Un uomo armato di fucile entra nella scuola dove sono presenti i cinque e inizia a sparare. Loro ritrovano la forza, la fede e il coraggio di agire: la volontà di non fermarsi all’apparenza li aiuta a salvare centinaia di vite, comprese le loro. L’uomo viene preso, grazie al loro intervento, ma Prairie ne subisce le conseguenze: un proiettile la colpisce in petto. Il suono che sentiamo sembra essere quello di un’anima che lascia il suo corpo. I ragazzi se ne rendono conto.
Che sia questo il varco che voleva aprire Prairie? Morire per salvare altre vite? Morire per ritrovare il suo Homer?
In precedenza ha preferito tornare da sconosciuti per aiutarli dallo scienziato folle a discapito di un’eternità con il padre.
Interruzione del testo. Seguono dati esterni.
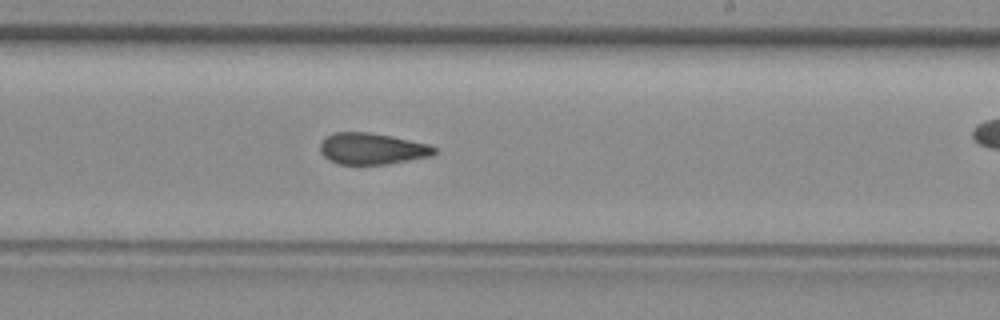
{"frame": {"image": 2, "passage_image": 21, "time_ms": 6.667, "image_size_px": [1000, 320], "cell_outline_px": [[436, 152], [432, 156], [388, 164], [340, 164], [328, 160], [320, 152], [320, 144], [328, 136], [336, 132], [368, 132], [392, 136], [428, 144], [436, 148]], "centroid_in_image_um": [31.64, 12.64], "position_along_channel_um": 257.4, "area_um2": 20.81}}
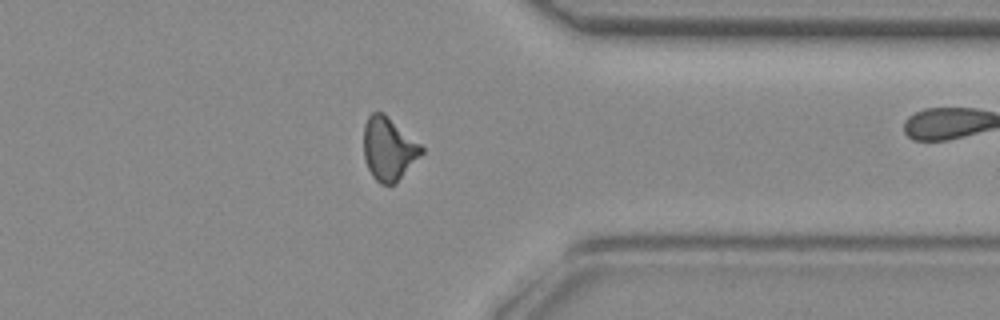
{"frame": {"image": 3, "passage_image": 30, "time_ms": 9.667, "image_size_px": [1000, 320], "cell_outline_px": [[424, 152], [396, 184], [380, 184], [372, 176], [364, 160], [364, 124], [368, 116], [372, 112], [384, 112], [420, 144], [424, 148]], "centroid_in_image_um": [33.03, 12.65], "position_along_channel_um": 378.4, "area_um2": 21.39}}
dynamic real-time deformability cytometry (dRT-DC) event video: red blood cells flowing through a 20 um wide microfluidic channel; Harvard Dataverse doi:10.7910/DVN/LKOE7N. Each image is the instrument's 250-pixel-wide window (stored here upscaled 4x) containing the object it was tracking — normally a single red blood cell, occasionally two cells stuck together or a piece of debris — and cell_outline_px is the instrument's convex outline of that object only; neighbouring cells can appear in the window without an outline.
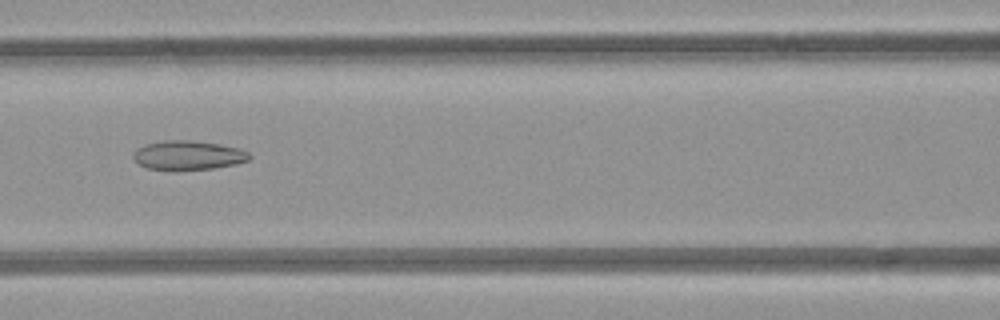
{"species": "common noctule bat (a hibernating species)", "species_latin": "Nyctalus noctula", "temperature_condition": "room temperature", "stored_images_in_passage": 6, "camera_frame_rate_fps": 3000, "um_per_image_px": 0.085, "animal": {"sex": "female", "body_mass_g": 21.9}, "frame": {"image": 1, "passage_image": 6, "time_ms": 6.333, "image_size_px": [1000, 320], "cell_outline_px": [[252, 156], [248, 160], [236, 164], [212, 168], [148, 168], [140, 164], [132, 156], [140, 148], [148, 144], [164, 140], [192, 140], [220, 144], [240, 148], [248, 152]], "centroid_in_image_um": [16.08, 13.16], "position_along_channel_um": 150.5, "area_um2": 19.02}}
Stavolta forse ha deciso di restare per un’eternità con il suo Homer.
Ad essere sincera potrebbe essere una conclusione tutt’altro che sensata, ma dopo momenti di panico e di completo spaesamento dare un’interpretazione assoluta credo sia impossibile.
La scelta di considerare The OA una strabiliante scoperta o un completo fallimento è nostra. Possiamo far parte della cerchia e avere uno di quei movimenti innati, in noi. Oppure possiamo continuare a pensare che dopo la morte c’è il nulla. Una questione del genere ha tormentato e tormenta l’uomo fin dall’inizio dei tempi. The OA non vuole risolverla. Vuole alimentarla, aprire la nostra mente a nuove prospettive. Non fraintendetemi, non dovete credere in varchi dimensionali e cose del genere. Sono prospettive nuove che riguardano il credere in fatti che non possono essere dimostrati. Il credere nel credere.
The OA l’ho amata per questo. Mi ha emozionato e non so bene il perché, mi è entrata dentro. Mi è piaciuta tantissimo e non so perché.